The awareness and control of cardiovascular risk factors other than blood pressure in hypertensive subjects in primary healthcare is not well described. This was examined by data extraction from electronic records from a random sample (115 women and 85 men) corresponding to two-thirds of all hypertensive subjects within a well-defined geographic area in Sweden. Target blood pressure (<140/90 mmHg, <130/80 mmHg if diabetes or kidney disease) was achieved in 27%, and lipid levels (total and LDL-cholesterol <5 and <3.0 mmol/l, respectively) in 42%. Beta-blockers were the most common antihypertensive drug class; 39% were given lipid lowering drugs.
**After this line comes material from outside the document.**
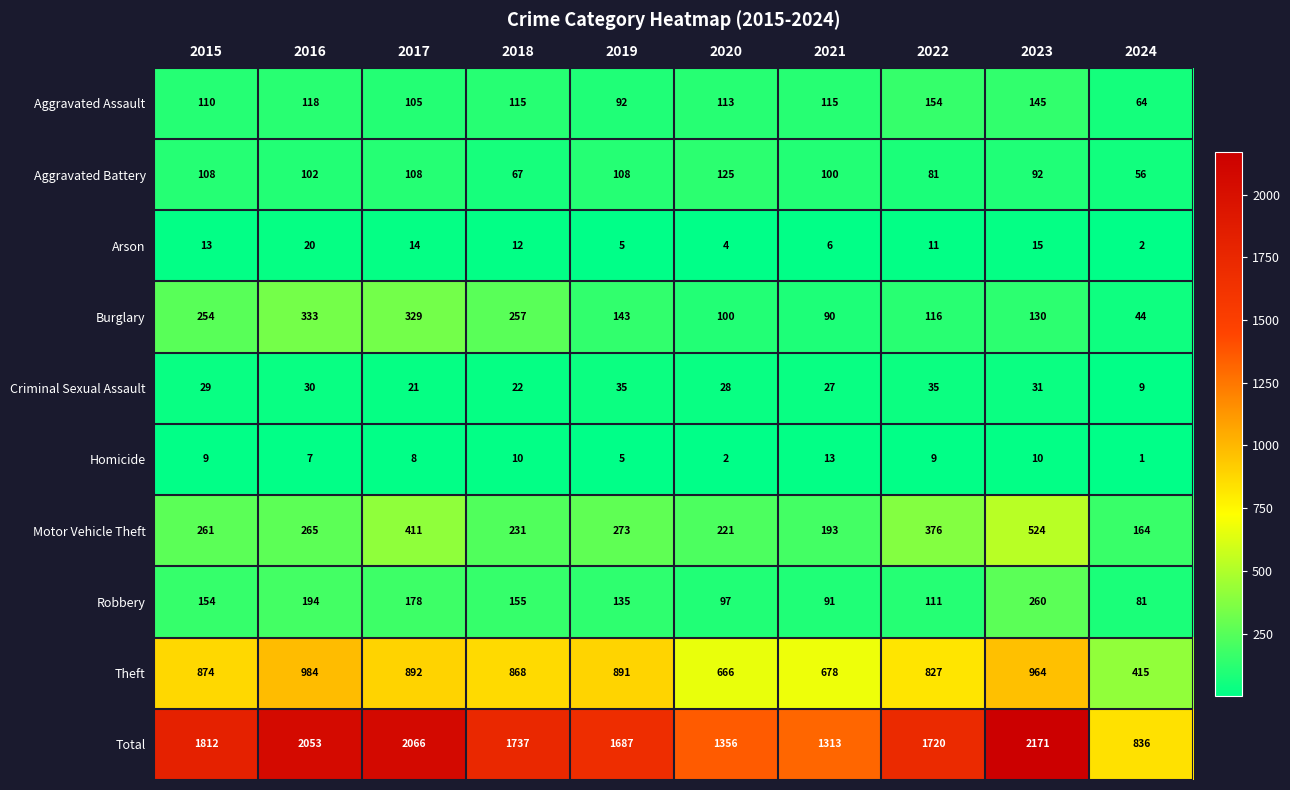

At which category is the sum across all series the highest?

2023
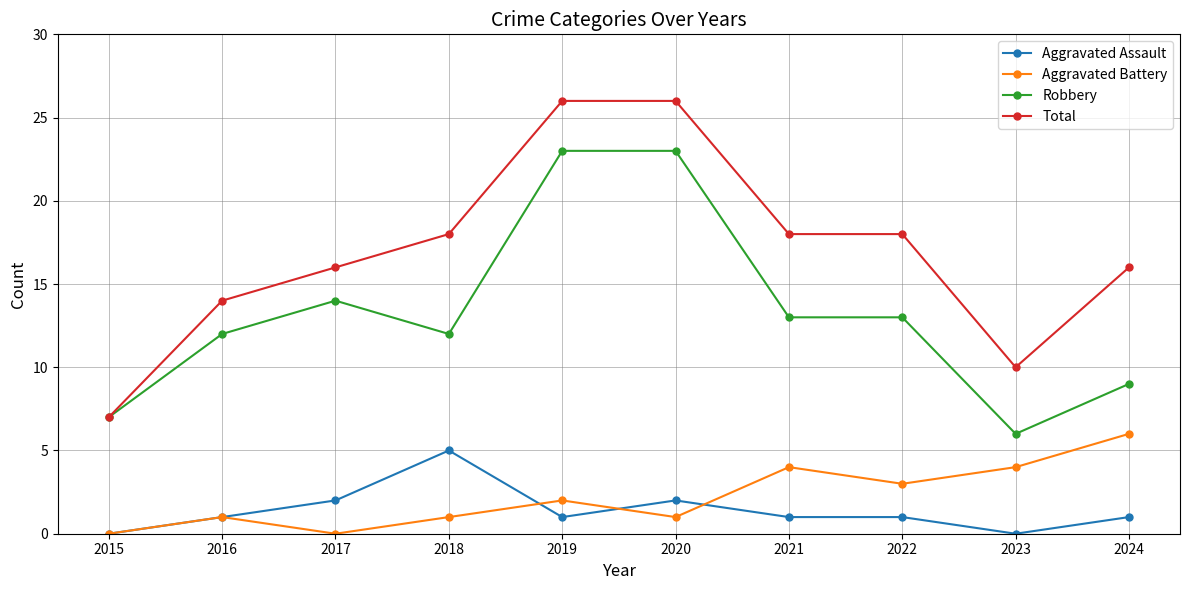

Which series has the largest total across all categories?

Total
The distributions of antihypertensive and lipid lowering drugs were similar across gender and age groups. Patient records often contained information on body mass index, lipid levels, diabetes, left ventricular hypertrophy, microalbuminuria, and smoking habits (reported in 89%, 89%, 73%, 67%, 62% and 61%), but rarely on physical exercise, family history, concurrent cardiovascular disease or alcohol habits (reported in 47%, 46%, 39% and 18%). In conclusion, hypertensive patients in primary healthcare do not have well controlled blood pressure and lipids. The awareness and documentation of several cardiovascular risk factors is low. Improvement in risk assessment and treatment may have substantial effects on prognosis.